The Prince stood and moved into the man's field of view. In Semnian, he said, "It's tincture of opium. The doctor wants to put it under your tongue. Try not to bite the dropper."
The man's eyes found the Prince's face, and gratitude softened his expression of suffering. He opened his mouth and let the surgeon dose him.
"Good," the Prince soothed. "That'll start working soon. You'll be all right. What's your name?"
The man took a labored breath. "Kastor," he croaked. Another wheeze. "Auberlane. Uh. What's yours?"
The Prince smiled. "Cavino."
"You're um. Fioradine." He sniffed. "Izza ship. Why 'm onna Fioradine ship, friend?"
The captain, who understood Semnian, though she didn't speak it as well as the Prince did, corrected him sharply: "That's 'Your Highness' to you."

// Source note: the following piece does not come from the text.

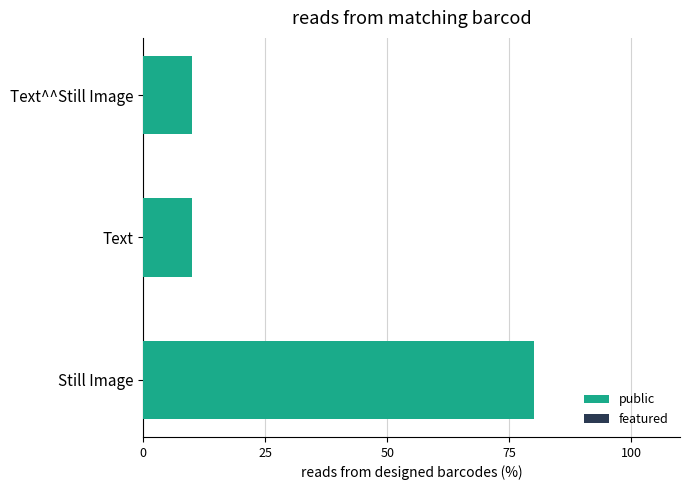

How many bars are there in total?

3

"Uh?" The man's eyes roved, not finding her, and he smiled forgivingly. "No... not 'nymore. She divorced me." Then his eyes rolled up and he lost consciousness again.
The captain looked away, inexplicably embarrassed. "Raving," she concluded.
"Perhaps," the Prince said slowly. "Perhaps not." He looked to the surgeon, and suddenly his mask of affable decadence was gone, his black eyes hard as stones. "Do not let him die."
She gulped. "Yes, Your Highness."
He nodded and went out. The captain followed him. He waited until they were both once again at the bow rail, out of earshot of anyone else, before speaking. "Do you know what Auberlane is?"
"It... rings a bell, Highness, but I can't quite recall."
"The ruling clan of the Kyri."
"They're up north somewhere, right?" She gave an apologetic shrug at his look. "I've never been much interested in landlocked countries."
"It's quite a large clan, and few of them are really considered royalty. And perhaps Kastor is a common name in that land. But by a curious coincidence, their Queen did, some few years ago, have a husband by that name, and I did hear she divorced him over some bit of superstitious nonsense."
"The only thing I heard about the fellow himself was that he was a great tall lad. Our guest is, as far as I can tell given his supine position, a generous hand over six feet. But of course we mustn't go jumping to conclusions. After all, how would an exiled Kyri prince end up floating in Verdichane Bay in a skiff, looking like the bottom layer of a barrel of salt pork, hm?" He snapped his fan open and turned his eyes to the horizon, where a pale jumble of city and commerce-choked harbor was just beginning to resolve against the distant green of the shoreline. "It occurs to me, however, that in nearly every culture of the world, people are reluctant to kill those of royal blood, whatever else they may do to them. And someone has certainly gone to a lot of trouble to let Mother Sea deliver the final blow. I wonder what his story is..."
The Captain stared at him with undiplomatic directness for quite some time. At last she said slowly, "Your Highness, I have a feeling you're going to find out."
He smiled his delighted childlike smile. "I think I may enjoy Semnia after all!"